Título: Sobe venda de medicamento livre...
Autor: Iolanda Nascimento
Fonte: Gazeta Mercantil, 10/12/2004, Indústria & Serviços, p. A10

O presidente da Abimip, Carlos Bara, explicou que os laboratórios aplicaram reajuste médio de 5% aos Mips - abaixo da média (entre 5,7% e 6,2%) de aumento determinada pelo governo para a relação de medicamentos com preço controlado - porque o mercado livre deixa espaço para a disputa entre as empresas, que ficam mais competitivas. "O não controle de preços implicou em reajustes mais baixos."

O crescimento deste ano, porém, não recupera as perdas que o segmento vem acumulando há sete anos, assim como todo o mercado farmacêutico nacional. O volume de vendas está em queda desde 1997 em decorrência, principalmente, do desemprego e do achatamento da renda. Bara observou que para recuperar os números de 1996 seria necessário um aumento de 20% nas vendas, o que ele acredita ser possível somente em três anos.

Neste ano, no ranking industrial de participação no mercado de Mips, em unidades, a Altana Pharma manteve a primeira colocação, com 6,9%, percentual igual ao de 2003. O laboratório Aventis Pharma deteve 6,1%, queda ante os 6,7% do ano passado, mas manteve a segunda colocação. A DM (Dorsay), em terceiro lugar, também apurou queda: passou de 6,4% em 2003 para 5,8% de participação este ano.
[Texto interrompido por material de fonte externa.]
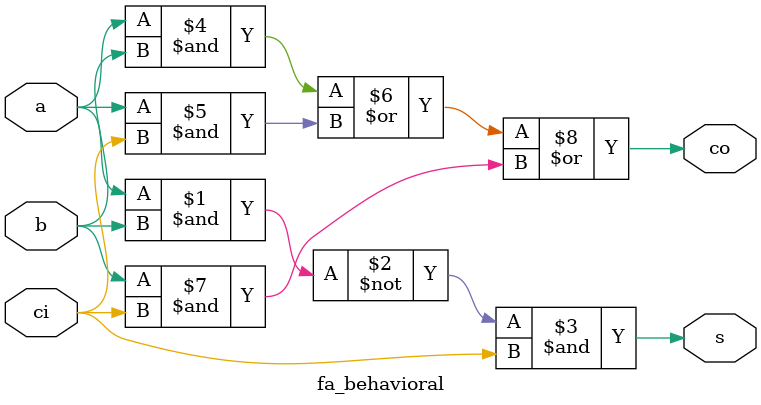
<source format=v>
module fa_behavioral(a,b,ci,s,co);
       input a,b;
       input ci;
       output  s;
       output co;



       assign s=(~(a&b)&ci);
       assign co=((a&b)|(a&ci)|(b&ci));



endmodule

</source>
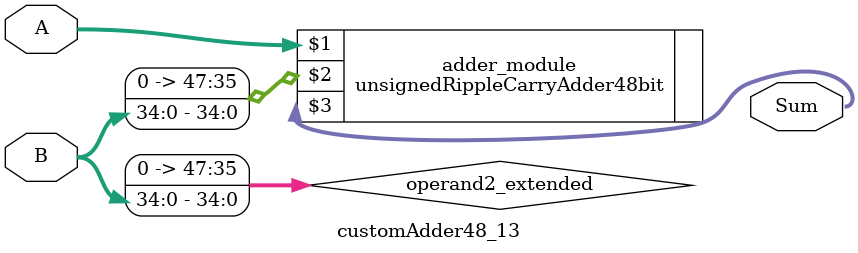
<source format=v>
module customAdder48_13(
                        input [47 : 0] A,
                        input [34 : 0] B,
                        
                        output [48 : 0] Sum
                );

        wire [47 : 0] operand2_extended;
        
        assign operand2_extended =  {13'b0, B};
        
        unsignedRippleCarryAdder48bit adder_module(
            A,
            operand2_extended,
            Sum
        );
        
        endmodule
        
</source>
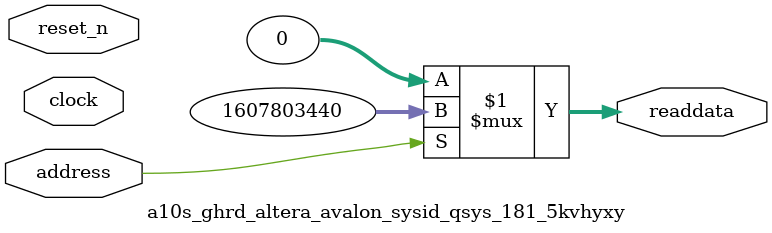
<source format=v>



// synthesis translate_off
`timescale 1ns / 1ps
// synthesis translate_on

// turn off superfluous verilog processor warnings 
// altera message_level Level1 
// altera message_off 10034 10035 10036 10037 10230 10240 10030 

module a10s_ghrd_altera_avalon_sysid_qsys_181_5kvhyxy (
               // inputs:
                address,
                clock,
                reset_n,

               // outputs:
                readdata
             )
;

  output  [ 31: 0] readdata;
  input            address;
  input            clock;
  input            reset_n;

  wire    [ 31: 0] readdata;
  //control_slave, which is an e_avalon_slave
  assign readdata = address ? 1607803440 : 0;

endmodule



</source>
As expectativas da Abimip para 2005 acompanham a euforia de crescimento esperada para a economia em geral. "Se o PIB continuar crescendo, certamente o segmento irá se beneficiar." Bara estima para o próximo ano crescimento igual ao deste ano, de 10% no faturamento e 5% no volume. Entretanto, a entidade promete trabalhar bastante para solidificar a imagem institucional do segmento e, conseqüentemente, ajudar a engrossar os números.

A Abimip intensificou neste ano suas estratégias para dar maior visibilidade e fortalecer a entidade e tem investido em média R$ 500 mil por ano em pesquisas, eventos, publicidade e campanhas educativas voltadas para a população, entre outras iniciativas que visam a mudar conceitos sobre o uso de Mip e consolidar a participação da indústria nas ações regulatórias que afetam o mercado. Para 2005, ela está preparando, em parceria com o Conselho Federal de Farmácia, uma campanha sobre o consumo consciente de medicamentos isentos e planeja afixar cartazes educativos nas mais de 50 mil farmácias do Brasil, durante todo o ano. "Queremos estimular, entre outras coisas, que o paciente se aconselhe com o farmacêutico antes de tomar um remédio."

Bara disse que as iniciativas têm por objetivo também derrubar o mito de que o brasileiro consome muito medicamento. "Nada justifica esse título. Não há renda para isso", disse Bara, que se ampara em estatísticas mundiais para derrubar o conceito. Pesquisas do IMS Health mostram que o gasto per capita no Brasil é de US$ 6 em média por ano com remédios, inferior aos US$ 10 gastos pelos mexicanos, US$ 11 pelos venezuelanos e US$ 61 pelos franceses. São sete caixas de medicamentos per capita por ano no Brasil, ante dez no México, 13 na Venezuela e 48 na França.